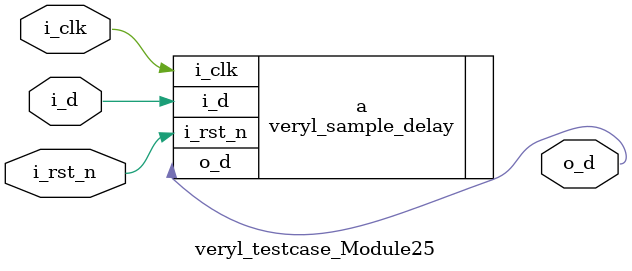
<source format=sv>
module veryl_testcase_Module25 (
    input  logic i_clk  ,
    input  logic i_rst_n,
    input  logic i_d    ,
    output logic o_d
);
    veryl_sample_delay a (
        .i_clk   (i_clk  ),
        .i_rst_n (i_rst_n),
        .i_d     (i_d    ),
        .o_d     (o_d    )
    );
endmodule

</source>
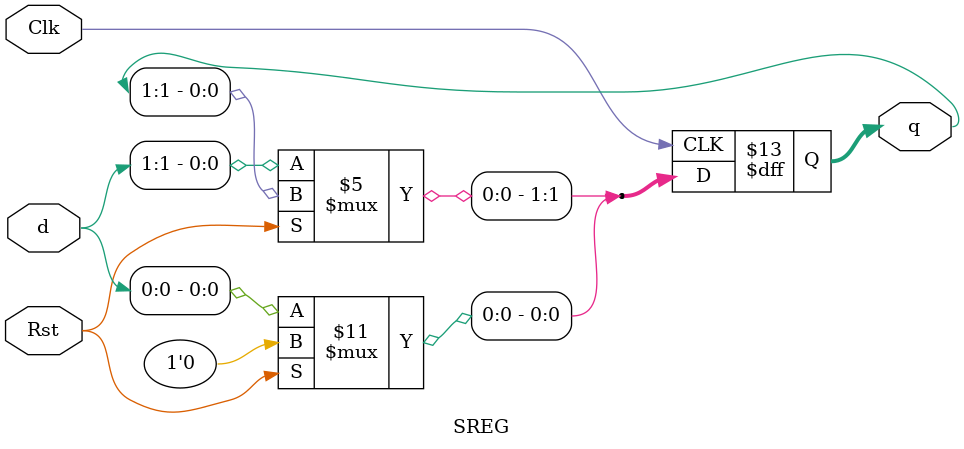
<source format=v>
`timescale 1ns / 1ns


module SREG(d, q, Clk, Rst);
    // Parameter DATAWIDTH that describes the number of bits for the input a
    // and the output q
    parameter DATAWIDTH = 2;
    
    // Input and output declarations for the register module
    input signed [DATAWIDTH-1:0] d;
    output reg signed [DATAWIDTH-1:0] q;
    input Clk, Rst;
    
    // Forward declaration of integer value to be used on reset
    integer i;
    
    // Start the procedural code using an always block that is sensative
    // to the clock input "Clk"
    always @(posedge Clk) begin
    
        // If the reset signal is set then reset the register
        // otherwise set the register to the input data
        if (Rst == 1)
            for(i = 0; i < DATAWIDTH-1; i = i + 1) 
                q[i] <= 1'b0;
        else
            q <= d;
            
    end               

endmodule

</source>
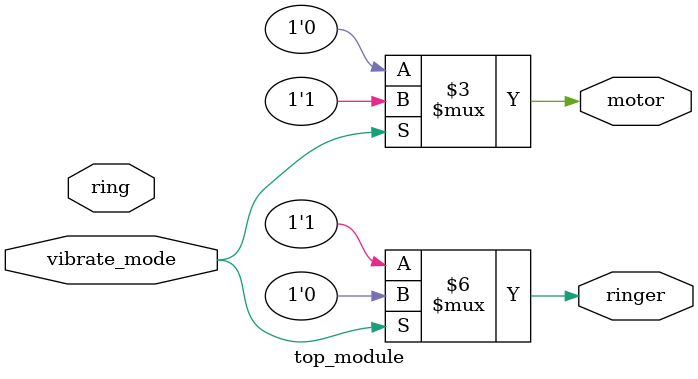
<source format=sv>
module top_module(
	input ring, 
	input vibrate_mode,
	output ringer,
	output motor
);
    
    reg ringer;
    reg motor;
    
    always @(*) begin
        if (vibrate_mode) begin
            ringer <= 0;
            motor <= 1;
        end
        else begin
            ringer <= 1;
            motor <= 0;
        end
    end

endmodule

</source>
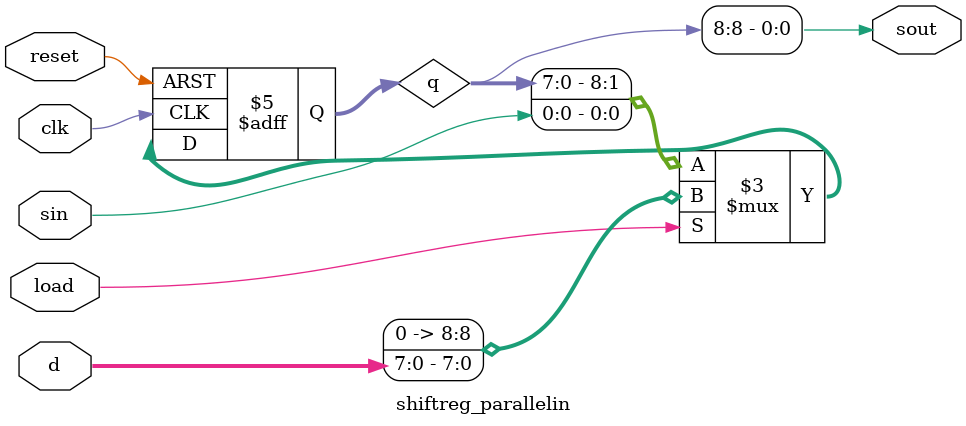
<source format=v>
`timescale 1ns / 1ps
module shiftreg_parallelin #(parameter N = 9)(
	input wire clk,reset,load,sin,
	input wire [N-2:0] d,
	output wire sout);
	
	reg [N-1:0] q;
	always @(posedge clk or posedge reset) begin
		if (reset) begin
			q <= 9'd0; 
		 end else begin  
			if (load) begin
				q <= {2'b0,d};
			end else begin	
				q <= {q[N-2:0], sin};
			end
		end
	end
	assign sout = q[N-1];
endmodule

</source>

• • •

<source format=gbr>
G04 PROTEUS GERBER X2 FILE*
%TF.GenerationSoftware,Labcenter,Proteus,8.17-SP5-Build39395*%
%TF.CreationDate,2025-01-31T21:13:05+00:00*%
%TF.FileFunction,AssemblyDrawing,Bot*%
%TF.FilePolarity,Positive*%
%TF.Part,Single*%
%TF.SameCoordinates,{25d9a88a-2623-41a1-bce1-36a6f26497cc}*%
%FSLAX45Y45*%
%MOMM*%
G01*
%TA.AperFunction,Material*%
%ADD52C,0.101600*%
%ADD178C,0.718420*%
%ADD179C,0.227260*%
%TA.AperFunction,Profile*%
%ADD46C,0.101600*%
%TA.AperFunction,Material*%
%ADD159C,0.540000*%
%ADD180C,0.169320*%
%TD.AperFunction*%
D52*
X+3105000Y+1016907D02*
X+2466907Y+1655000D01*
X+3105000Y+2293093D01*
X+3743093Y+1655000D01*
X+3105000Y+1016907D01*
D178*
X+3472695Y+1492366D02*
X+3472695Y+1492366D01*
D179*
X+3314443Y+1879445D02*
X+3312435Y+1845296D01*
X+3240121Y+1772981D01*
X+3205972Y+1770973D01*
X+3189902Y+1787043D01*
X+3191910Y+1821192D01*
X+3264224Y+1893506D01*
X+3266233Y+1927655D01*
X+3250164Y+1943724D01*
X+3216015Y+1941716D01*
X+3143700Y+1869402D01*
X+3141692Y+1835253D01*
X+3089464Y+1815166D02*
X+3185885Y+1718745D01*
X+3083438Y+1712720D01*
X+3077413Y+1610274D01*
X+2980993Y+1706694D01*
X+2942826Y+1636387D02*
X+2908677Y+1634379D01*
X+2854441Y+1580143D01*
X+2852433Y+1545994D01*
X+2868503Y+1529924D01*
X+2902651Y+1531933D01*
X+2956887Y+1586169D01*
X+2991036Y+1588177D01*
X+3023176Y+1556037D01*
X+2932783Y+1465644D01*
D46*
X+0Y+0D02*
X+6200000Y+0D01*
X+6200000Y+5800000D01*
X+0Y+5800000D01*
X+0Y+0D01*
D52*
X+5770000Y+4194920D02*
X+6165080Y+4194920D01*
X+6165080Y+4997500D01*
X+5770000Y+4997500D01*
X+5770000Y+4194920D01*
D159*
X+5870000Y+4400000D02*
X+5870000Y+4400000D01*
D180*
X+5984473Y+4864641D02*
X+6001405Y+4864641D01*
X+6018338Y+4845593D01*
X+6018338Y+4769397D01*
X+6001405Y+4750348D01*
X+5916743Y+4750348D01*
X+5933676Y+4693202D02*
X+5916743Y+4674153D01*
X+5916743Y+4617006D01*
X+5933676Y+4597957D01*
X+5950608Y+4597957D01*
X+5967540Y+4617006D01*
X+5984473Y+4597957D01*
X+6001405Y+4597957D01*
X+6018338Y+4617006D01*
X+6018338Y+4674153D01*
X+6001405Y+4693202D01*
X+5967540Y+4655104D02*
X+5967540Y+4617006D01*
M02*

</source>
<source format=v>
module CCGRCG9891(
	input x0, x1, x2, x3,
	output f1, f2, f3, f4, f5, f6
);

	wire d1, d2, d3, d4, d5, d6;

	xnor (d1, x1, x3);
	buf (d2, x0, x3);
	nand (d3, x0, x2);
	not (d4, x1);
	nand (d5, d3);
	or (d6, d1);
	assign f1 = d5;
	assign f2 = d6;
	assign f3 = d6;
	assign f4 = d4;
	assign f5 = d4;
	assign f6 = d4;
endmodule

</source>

• • •

TASK BRIEF >> Read through the data above. Report each line that has the word "assign".

RESPONSE BOX >>
	assign sout = q[N-1];
	assign f1 = d5;
	assign f2 = d6;
	assign f3 = d6;
	assign f4 = d4;
	assign f5 = d4;
	assign f6 = d4;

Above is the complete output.